7.3 From and after the Retraction Date, the holders of any such Class E Preferred Shares to be redeemed shall not be entitled to exercise any of the rights of the holders of Class E Preferred Shares in respect thereof unless payment of the Redemption Amount per Class E Preferred Share shall not be made in accordance with the foregoing provisions, in which event the rights of the holders of such Class E Preferred Shares shall remain unaffected.
8. | Restricted Payments to the Holders of Shares of Other Classes |
8.1 The Corporation shall not make any Restricted Payment (as defined in clause 8.2) to a holder of Class A Shares, Class B Shares, Class C Shares, Class D Shares or shares of the Corporation of any class other than Class E Preferred Shares if the Corporation is, or would after making the Restricted Payment be, unable to pay to the holders of Class E Preferred Shares the Redemption Amount for each Class E Preferred Share held.
8.2 | For the purpose of clause 8.1, the Corporation makes a Restricted Payment when it: |
(a) declares or pays a dividend other than a stock dividend consisting of shares of a class other than Class E Preferred Shares,
(b) makes any payment to purchase, redeem or otherwise acquire Class A Shares, Class B Shares, Class C Shares, Class D Shares or shares of the Corporation of any class other than Class E Preferred Shares, or
(c) gives financial assistance by means of a loan, guarantee or otherwise.
SCHEDULE OF RESTRICTIONS ON SHARE TRANSFERS
1. The transfer of shares of the Corporation is restricted.
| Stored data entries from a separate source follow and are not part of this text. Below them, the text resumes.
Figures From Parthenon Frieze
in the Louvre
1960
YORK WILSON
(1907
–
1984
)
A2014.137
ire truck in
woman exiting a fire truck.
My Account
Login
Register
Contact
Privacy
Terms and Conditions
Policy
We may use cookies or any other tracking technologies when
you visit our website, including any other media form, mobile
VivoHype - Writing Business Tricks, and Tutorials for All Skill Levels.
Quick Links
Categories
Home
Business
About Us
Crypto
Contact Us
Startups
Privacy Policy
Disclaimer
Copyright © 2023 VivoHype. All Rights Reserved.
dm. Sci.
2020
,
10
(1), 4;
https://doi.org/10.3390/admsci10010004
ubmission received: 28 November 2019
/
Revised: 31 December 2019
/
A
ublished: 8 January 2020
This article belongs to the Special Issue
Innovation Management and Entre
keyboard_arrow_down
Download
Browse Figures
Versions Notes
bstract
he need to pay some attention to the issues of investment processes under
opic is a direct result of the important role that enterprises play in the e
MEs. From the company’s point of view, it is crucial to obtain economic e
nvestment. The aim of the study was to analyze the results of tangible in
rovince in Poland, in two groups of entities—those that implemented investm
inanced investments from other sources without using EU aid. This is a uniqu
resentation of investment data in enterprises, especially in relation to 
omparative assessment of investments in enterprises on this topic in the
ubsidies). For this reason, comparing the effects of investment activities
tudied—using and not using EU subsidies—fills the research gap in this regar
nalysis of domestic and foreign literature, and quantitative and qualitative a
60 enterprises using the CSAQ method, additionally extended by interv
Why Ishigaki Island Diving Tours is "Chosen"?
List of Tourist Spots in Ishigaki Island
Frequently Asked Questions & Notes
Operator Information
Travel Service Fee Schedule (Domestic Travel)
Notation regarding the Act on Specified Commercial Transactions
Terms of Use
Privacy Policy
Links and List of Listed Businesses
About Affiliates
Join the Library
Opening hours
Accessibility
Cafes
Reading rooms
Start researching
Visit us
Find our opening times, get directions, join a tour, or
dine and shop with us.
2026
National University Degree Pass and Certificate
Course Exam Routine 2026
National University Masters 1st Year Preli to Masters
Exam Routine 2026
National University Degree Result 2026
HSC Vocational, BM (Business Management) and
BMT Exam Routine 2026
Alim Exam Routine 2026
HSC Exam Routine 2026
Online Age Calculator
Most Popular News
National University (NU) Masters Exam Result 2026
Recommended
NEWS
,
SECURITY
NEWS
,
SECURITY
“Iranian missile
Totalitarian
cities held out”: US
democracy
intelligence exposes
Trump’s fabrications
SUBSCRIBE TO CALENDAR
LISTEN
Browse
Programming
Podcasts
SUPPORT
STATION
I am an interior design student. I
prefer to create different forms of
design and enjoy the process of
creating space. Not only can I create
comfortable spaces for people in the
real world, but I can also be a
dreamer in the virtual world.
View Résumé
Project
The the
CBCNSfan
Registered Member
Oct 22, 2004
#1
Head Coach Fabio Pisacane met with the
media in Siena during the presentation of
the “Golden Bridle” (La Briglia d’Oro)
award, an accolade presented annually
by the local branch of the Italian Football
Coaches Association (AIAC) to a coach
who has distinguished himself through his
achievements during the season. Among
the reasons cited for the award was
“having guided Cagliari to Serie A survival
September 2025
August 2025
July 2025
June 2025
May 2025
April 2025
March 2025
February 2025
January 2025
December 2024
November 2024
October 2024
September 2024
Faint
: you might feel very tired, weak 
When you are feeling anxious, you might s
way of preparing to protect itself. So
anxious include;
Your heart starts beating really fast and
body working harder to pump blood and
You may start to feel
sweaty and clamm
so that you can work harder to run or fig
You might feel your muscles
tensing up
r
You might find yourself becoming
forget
No shares of the capital of the Corporation may be transferred without the approval of a majority of the Directors, or alternatively, Shareholders of the Corporation.
2. The number of issued and outstanding securities of the Corporation are, counting any two (2) or more joint registered owners of a security as one beneficial holder, beneficially owned, directly or indirectly, by not more than fifty (50) persons or companies exclusive of:
a. persons that are or were employed by the Corporation or an affiliate of the Corporation; or
b. persons that beneficially owned, directly or indirectly, securities of the Corporation while employed by the Corporation or an affiliate of the Corporation and, at all times since ceasing to be so employed, have continued to beneficially own at least one security of the Corporation.
3. Any invitation to the public to subscribe for securities of the Corporation is prohibited.
4. The words used in this Schedule of Private Company Restrictions, shall have the meaning ascribed to them in the Securities Act (Alberta).
SCHEDULE OF OTHER PROVISIONS
1. The Corporation has a lien on shares registered in the name of a shareholder or the legal representative of a shareholder for any debt of that shareholder to the Corporation.
2. The board of directors of the Corporation may, between annual meetings appoint one or more additional directors of the Corporation to serve until the next annual meeting, but the number of additional directors shall not at any time exceed one-third (1/3) of the number of directors who held office at the expiration of the last annual meeting of the Corporation.
3. Meetings of the shareholders of the Corporation may be held at any place within Canada or the United States of America as the board of directors of the Corporation may determine.